# Corona



## Jupiter (Aug 30, 2009)

Hey! This is my first time entering the contest! :-D Now that I have a camera and a mirror, I'm putting it to good use!










Looks like Corona is up against some major competition though! Good luck, everyone!


----------



## BettaxFishxCrazy (Sep 5, 2009)

Wow, he's amazing! Great picture.


----------



## nochoramet (Oct 2, 2009)

Beautiful picture!


----------



## doggyhog (Apr 30, 2009)

OH MY!!! I gasped when I saw the pic!!!!!!!!!!! STUNNING!!!!!!!!!!!


----------



## dramaqueen (Jul 7, 2008)

Spectacular looking fish!!!


----------



## Neelie (Feb 18, 2010)

doggyhog said:


> OH MY!!! I gasped when I saw the pic!!!!!!!!!!! STUNNING!!!!!!!!!!!

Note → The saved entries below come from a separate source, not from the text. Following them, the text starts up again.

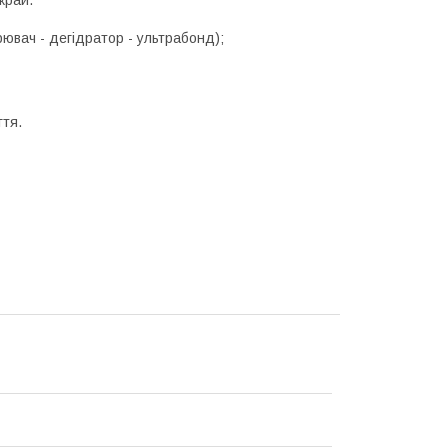
рювач - дегідратор - ультрабонд);
гтя.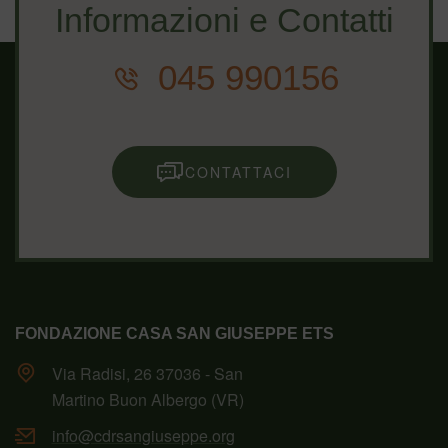
Informazioni e Contatti
045 990156
CONTATTACI
FONDAZIONE CASA SAN GIUSEPPE ETS
Via Radisi, 26 37036 - San
Martino Buon Albergo (VR)
info@cdrsangiuseppe.org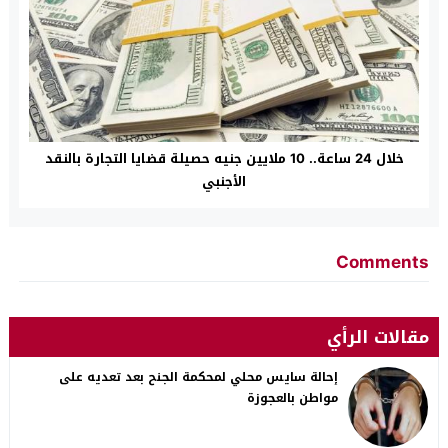
خلال 24 ساعة.. 10 ملايين جنيه حصيلة قضايا التجارة بالنقد
الأجنبي
Comments
مقالات الرأي
إحالة سايس محلي لمحكمة الجنح بعد تعديه على
مواطن بالعجوزة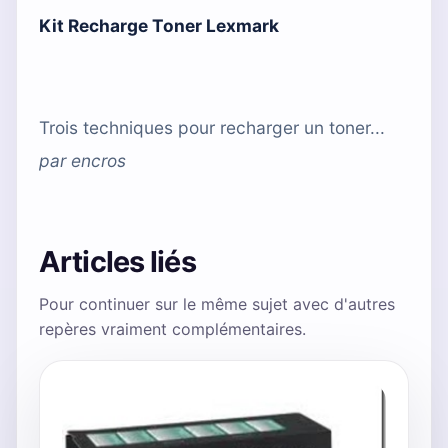
Kit Recharge Toner Lexmark
Trois techniques pour recharger un toner...
par
encros
Articles liés
Pour continuer sur le même sujet avec d'autres
repères vraiment complémentaires.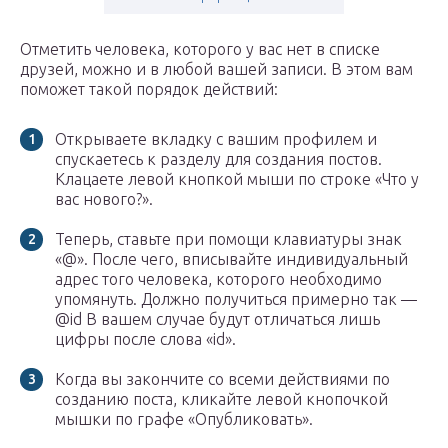
Отметить человека, которого у вас нет в списке
друзей, можно и в любой вашей записи. В этом вам
поможет такой порядок действий:
Открываете вкладку с вашим профилем и
спускаетесь к разделу для создания постов.
Клацаете левой кнопкой мыши по строке «Что у
вас нового?».
Теперь, ставьте при помощи клавиатуры знак
«@». После чего, вписывайте индивидуальный
адрес того человека, которого необходимо
упомянуть. Должно получиться примерно так —
@id В вашем случае будут отличаться лишь
цифры после слова «id».
Когда вы закончите со всеми действиями по
созданию поста, кликайте левой кнопочкой
мышки по графе «Опубликовать».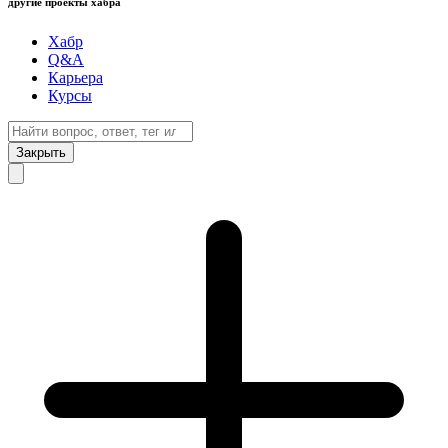
другие проекты хабра
Хабр
Q&A
Карьера
Курсы
Закрыть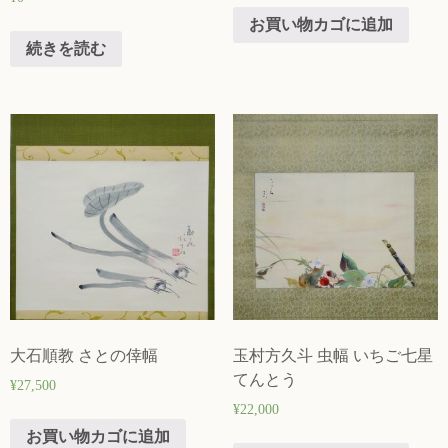
お買い物カゴに追加
続きを読む
大石順教 さとの倖幅
玉村方久斗 虫幅 いちご七星
てんとう
¥
27,500
¥
22,000
お買い物カゴに追加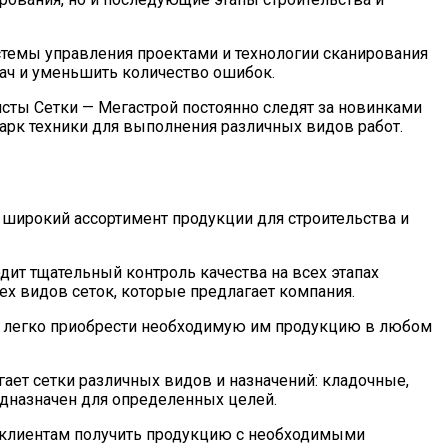
стемы управления проектами и технологии сканирования
дач и уменьшить количество ошибок.
ты Сетки — Мегастрой постоянно следят за новинками
парк техники для выполнения различных видов работ.
 широкий ассортимент продукции для строительства и
дит тщательный контроль качества на всех этапах
ех видов сеток, которые предлагает компания.
гут легко приобрести необходимую им продукцию в любом
ает сетки различных видов и назначений: кладочные,
едназначен для определенных целей.
ет клиентам получить продукцию с необходимыми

DITTO!!! :shock: he. is. amazing


----------



## bloo97 (Mar 6, 2010)

Omg!!!


----------



## Jupiter (Aug 30, 2009)

Thanks everyone!


----------



## shards (Feb 27, 2010)

i dont think there is any competition


----------



## Romad (Jun 28, 2009)

That's going to be tough to beat. He's amazing.


----------



## ThePearlFish (Mar 31, 2009)

that is some flaring going on!  good job!

~TPF


----------



## Jupiter (Aug 30, 2009)

Thanks! Yeah, his flaring is ver yserious.  I took some frontal ictures of his flaring too, but not as good as this one.I will uload them in trhe icture secyion later.


----------



## sstacy19 (Jan 20, 2010)

He could be St. Elmo's fire's twin! I love him...of course I am partial, since I have one that looks very similiar! Corona has a prettier face though


----------



## Jupiter (Aug 30, 2009)

Yeah! Didn't I tell you?  They looked exactly the same when we got them.


----------



## sstacy19 (Jan 20, 2010)

right? but in my head the whole time, he was just the same "coloring" but in a veiltail...such an airhead I am! :-D


----------



## Jupiter (Aug 30, 2009)

Hahaha. I've been so spacey lately, myself.


----------



## CodeRed (Jun 11, 2009)

WOAH! Geez! Put a warning when you have a stunning fish like this! My jaw dropped to the floor, and I'm still looking for it! Shame on you!  Woww. Stunningg.


----------



## mysquishy (Mar 12, 2010)

So beautiful!! My newest boy Jasper is starting to get coloring like that.


----------



## bubs128 (Jul 30, 2009)

He. Is. Stunning. I just love Crown Tails


----------



## Maryrox247 (Aug 10, 2009)

he is absolutely BEAUTIFUL! I wish he was mine! Your a sure win!


----------



## Jupiter (Aug 30, 2009)

Thanks everyone! I have a very soft spot for crowntails, too.


----------



## officialdees (Feb 1, 2010)

Cute


----------